REQUIREMENT
Could you filter the records below down to the lines that include the word "butt"?

(Saved data entries)

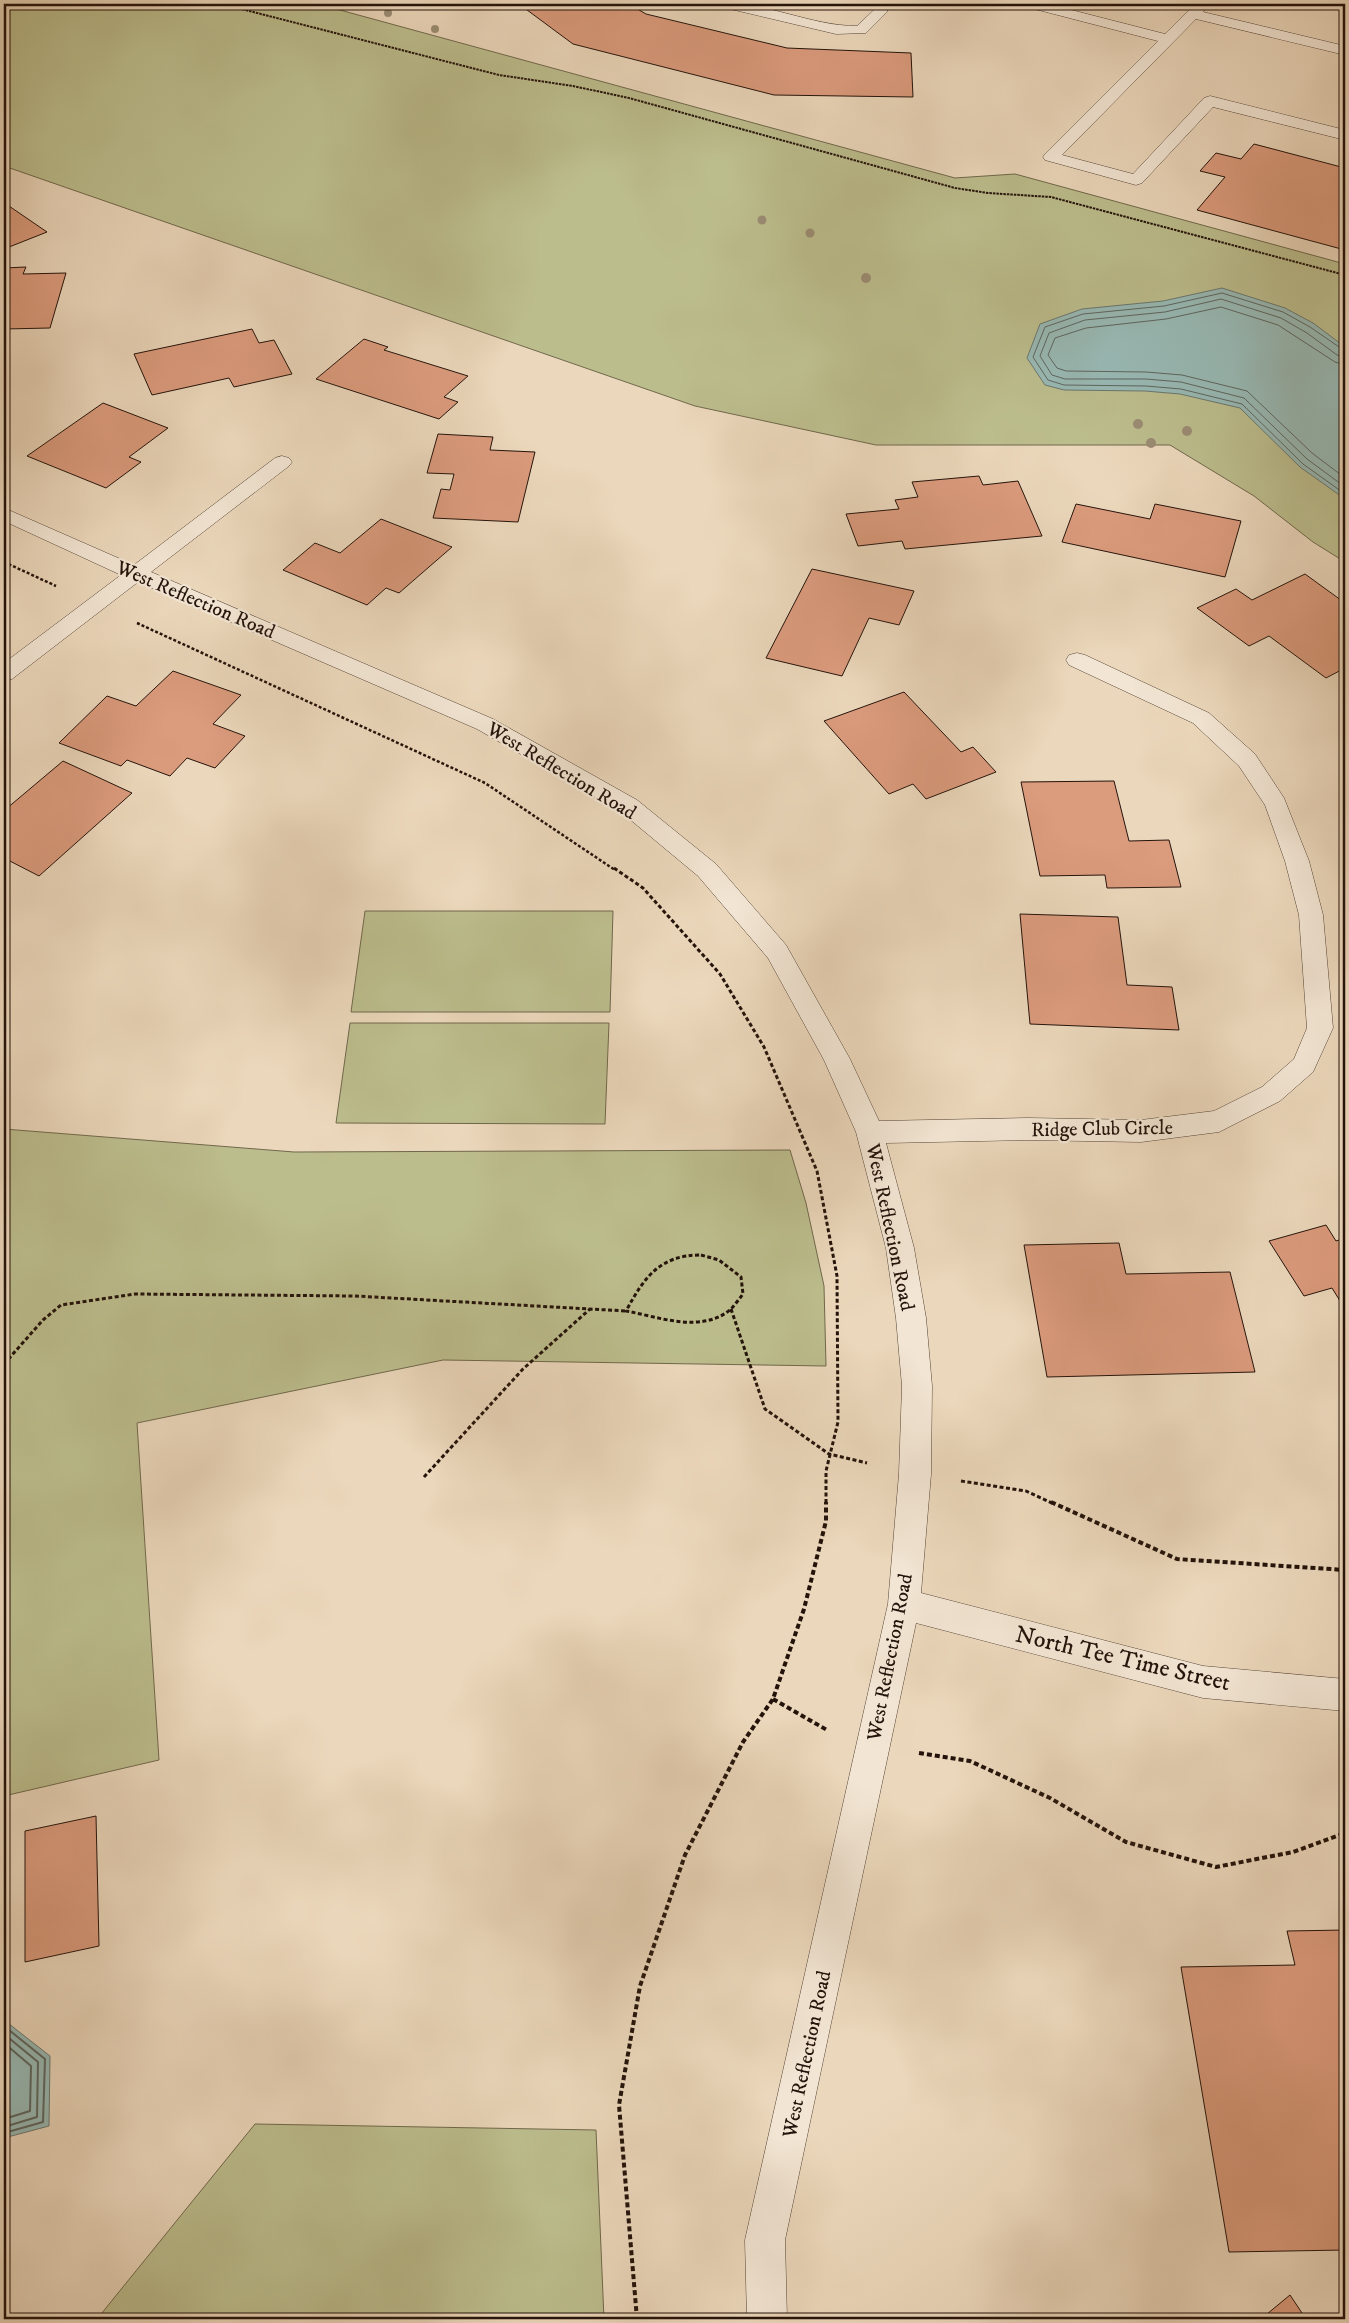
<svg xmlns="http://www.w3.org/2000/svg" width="1349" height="2323" font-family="'IM FELL DW Pica',serif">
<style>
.green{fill:#bcbd8d;stroke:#70684c}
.water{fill:#98b9b4;stroke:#6a7770}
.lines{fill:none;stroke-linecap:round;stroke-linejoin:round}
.shore-far1{stroke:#5e6660;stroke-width:1}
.shore{stroke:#5e6660;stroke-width:2}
.building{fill:#db9b7d;stroke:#24130b}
.service-casing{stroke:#564437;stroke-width:1}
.minor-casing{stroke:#564437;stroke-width:1}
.path-far3{stroke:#24130b;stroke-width:2;stroke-dasharray:2.5 1;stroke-linecap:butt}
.path-far2{stroke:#24130b;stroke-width:2.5;stroke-dasharray:3 2;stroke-linecap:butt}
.path-far1{stroke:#24130b;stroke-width:3;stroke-dasharray:4 2.5;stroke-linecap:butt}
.path{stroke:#24130b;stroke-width:4;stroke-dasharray:5 3;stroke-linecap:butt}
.service{fill:#f2e5d3;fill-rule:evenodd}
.minor{fill:#f2e5d3;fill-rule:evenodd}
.tree{fill:#9b8c73}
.labels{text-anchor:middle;stroke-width:4.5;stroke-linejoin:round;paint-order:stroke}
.street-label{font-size:20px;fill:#24130b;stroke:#f2e5d3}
.near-street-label{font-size:24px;fill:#24130b;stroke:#f2e5d3}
</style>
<rect width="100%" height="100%" fill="#ebd7bb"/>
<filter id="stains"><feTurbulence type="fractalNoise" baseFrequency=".004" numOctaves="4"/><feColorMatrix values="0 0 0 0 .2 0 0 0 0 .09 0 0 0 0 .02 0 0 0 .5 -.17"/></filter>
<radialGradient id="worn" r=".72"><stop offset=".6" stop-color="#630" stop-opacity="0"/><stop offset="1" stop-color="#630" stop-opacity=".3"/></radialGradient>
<path class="green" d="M4,4H318L955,178L1015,174L1345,264V562L1313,542L1254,496L1170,445H876L695,406L4,166Z
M365,911H613L610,1012H351Z
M350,1023H609L605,1124L336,1123Z
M4,1129L294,1152L790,1150L806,1203L824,1286L826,1366L443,1360L137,1423L159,1760L4,1796Z
M255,2124L596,2130L604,2319H97Z"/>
<path class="water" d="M1222,288L1285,308L1313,323L1345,347V499L1300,467L1240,408L1180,394L1145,391L1064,390L1045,385L1027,358L1040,324L1082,309L1163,301Z
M4,2020L50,2056L49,2126L4,2138Z"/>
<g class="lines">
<path class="shore-far1" d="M1345,351L1310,327L1283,312L1222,293L1164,306L1083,314L1045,327L1033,357L1048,380L1064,385L1146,386L1181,389L1242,404L1303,464L1345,494
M1345,357L1337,355L1307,333L1281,318L1221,299L1165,312L1085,320L1049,333L1040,356L1052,375L1065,379H1146L1181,382L1244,398L1307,459L1345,487
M1345,365L1335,362L1278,325L1221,307L1166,319L1086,328L1055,338L1048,355L1057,368L1066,371L1146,372L1182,375L1247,391L1312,453L1345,478"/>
<path class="shore" d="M4,2026L45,2059L43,2122L4,2133
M4,2034L38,2062L37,2117L4,2127
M4,2043L31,2066L30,2111L4,2119"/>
</g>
<path class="building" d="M519,4H629L646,14L787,48L911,53L913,97L774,95L573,44Z
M1062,4H1090L1083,9Z
M1254,144L1345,168V250L1197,210L1225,177L1200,171L1216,153L1241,159Z
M4,204H6L47,232L4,249Z
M26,267L23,274L66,273L50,328L4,329V268Z
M252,329L259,343L274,340L292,374L234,387L229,378L152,395L134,354Z
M364,339L388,347L384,350L468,376L444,397L458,402L439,419L316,379Z
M103,403L168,428L129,457L141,462L106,488L27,456Z
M438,434L493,437L490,450L535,452L518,522L433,518L441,489L450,490L454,474L427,473Z
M979,476L983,485L1018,481L1042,536L905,549L902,541L858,546L846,514L899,509L895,500L918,497L912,482Z
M1076,504L1150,519L1155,504L1241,521L1225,577L1062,542Z
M381,519L452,547L399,593L386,588L367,605L283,570L315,543L340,553Z
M812,569L914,591L899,625L869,618L842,676L766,658Z
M1305,574L1345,603V668L1326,678L1269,636L1249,646L1197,608L1236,589L1252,600Z
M173,671L241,695L213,724L245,736L215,768L187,758L170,776L127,760L121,766L59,743L107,696L136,706Z
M904,692L961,752L973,747L996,772L926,799L913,784L889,794L824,721Z
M63,761L132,793L39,876L4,858V808L6,809Z
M1114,781L1129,841L1169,840L1181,887L1107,888L1105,875L1040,876L1021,782Z
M1020,914L1118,917L1127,985L1172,987L1179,1030L1030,1024Z
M1326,1225L1336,1241L1345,1238V1309L1332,1288L1304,1296L1269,1241Z
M1119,1243L1126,1274L1230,1272L1255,1372L1047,1377L1024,1245Z
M96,1816L99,1946L25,1962V1831Z
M1345,1930V2250L1229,2252L1181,1967L1295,1965L1287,1931Z
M1290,2295L1306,2319H1261Z"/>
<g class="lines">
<defs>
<path id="service" d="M720,4C766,1 810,26 857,26L876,8L881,7L888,11L866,33L836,34L722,7Z
M1025,4H1048L1165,34L1195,4H1210L1203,12L1345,46V55L1196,19L1062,155L1133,174L1204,98L1210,96L1345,130V140L1213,107L1142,183L1136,185L1045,160L1043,157L1045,154L1158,41L1027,7Z"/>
<path id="minor" d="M282,456L289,458L292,462L289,466L151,572L493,719L637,800L716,864L786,945L850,1059L879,1121L1028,1118L1141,1120L1214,1111L1262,1087L1294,1059L1307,1028L1299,915L1285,861L1265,805L1239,766L1193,723L1069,665L1066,660L1069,655L1077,653L1085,655L1209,713L1255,754L1284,798L1309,861L1323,915L1333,1028L1313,1072L1280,1101L1219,1132L1141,1142L1028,1140L886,1143L914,1248L926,1318L932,1386L931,1474L921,1593L1203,1666L1345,1679V1711L1203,1698L916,1623L785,2240L787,2319H747L745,2240L888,1604L899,1474L902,1386L896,1318L886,1248L856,1132L824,1060L768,958L698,876L621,812L477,729L138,582L12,679L4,681V663L121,575L4,521V508L134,565L275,458Z"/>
</defs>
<use href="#service" class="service-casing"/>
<use href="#minor" class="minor-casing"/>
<path class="path-far3" d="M222,4L499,75L573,86L629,98L955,188L988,193L1051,197L1345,275"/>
<path class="path-far2" d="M4,562L56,586
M137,623L485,783L615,870"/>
<path class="path-far1" d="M614,868L643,888L720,974L764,1047L817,1171L837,1276L838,1422L826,1471V1504
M701,1255L719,1260L741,1277L743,1294C739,1299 735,1305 731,1309C702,1334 659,1317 626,1311C644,1278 659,1255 701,1255Z
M731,1309L765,1409L829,1454L867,1463
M4,1364L43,1320L61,1305L135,1294L355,1296L626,1311
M424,1477L523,1369L590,1309
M961,1481L1026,1491L1054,1504"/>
<path class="path" d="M1051,1502L1177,1559L1345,1570
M773,1699L827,1730
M919,1753L970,1761L1050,1798L1126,1842L1216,1867L1293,1852L1345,1833
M637,2319L619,2105L640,1986L685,1855L743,1742L773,1699L804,1609L826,1521V1502"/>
<use href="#service" class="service"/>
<use href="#minor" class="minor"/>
</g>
<g class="tree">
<circle cx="388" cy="13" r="4"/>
<circle cx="435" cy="29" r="4"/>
<circle cx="762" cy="220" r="4.5"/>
<circle cx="810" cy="233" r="4.5"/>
<circle cx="866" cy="278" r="5"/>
<circle cx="1138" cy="424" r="5"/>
<circle cx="1187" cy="431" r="5"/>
<circle cx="1151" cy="443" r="5"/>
</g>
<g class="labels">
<g class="street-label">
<text transform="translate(196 599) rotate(23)" y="7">West Reflection Road</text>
<text transform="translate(562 770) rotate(31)" y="7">West Reflection Road</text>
<text transform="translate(1102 1128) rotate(-1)" y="7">Ridge Club Circle</text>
<text transform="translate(891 1227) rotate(78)" y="7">West Reflection Road</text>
<text transform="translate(889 1657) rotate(-79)" y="7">West Reflection Road</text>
<text transform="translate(806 2054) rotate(-78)" y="7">West Reflection Road</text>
</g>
<g class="near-street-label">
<text transform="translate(1123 1658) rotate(13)" y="8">North Tee Time Street</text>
</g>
</g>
<rect width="1349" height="2323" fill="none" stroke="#ebd7bb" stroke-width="20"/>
<rect x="5" y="5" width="1339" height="2313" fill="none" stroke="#24130b" stroke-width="2.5"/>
<rect x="10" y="10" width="1329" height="2303" fill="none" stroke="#24130b"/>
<rect width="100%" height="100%" filter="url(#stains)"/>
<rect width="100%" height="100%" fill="url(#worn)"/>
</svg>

SOLUTION
.path-far3{stroke:#24130b;stroke-width:2;stroke-dasharray:2.5 1;stroke-linecap:butt}
.path-far2{stroke:#24130b;stroke-width:2.5;stroke-dasharray:3 2;stroke-linecap:butt}
.path-far1{stroke:#24130b;stroke-width:3;stroke-dasharray:4 2.5;stroke-linecap:butt}
.path{stroke:#24130b;stroke-width:4;stroke-dasharray:5 3;stroke-linecap:butt}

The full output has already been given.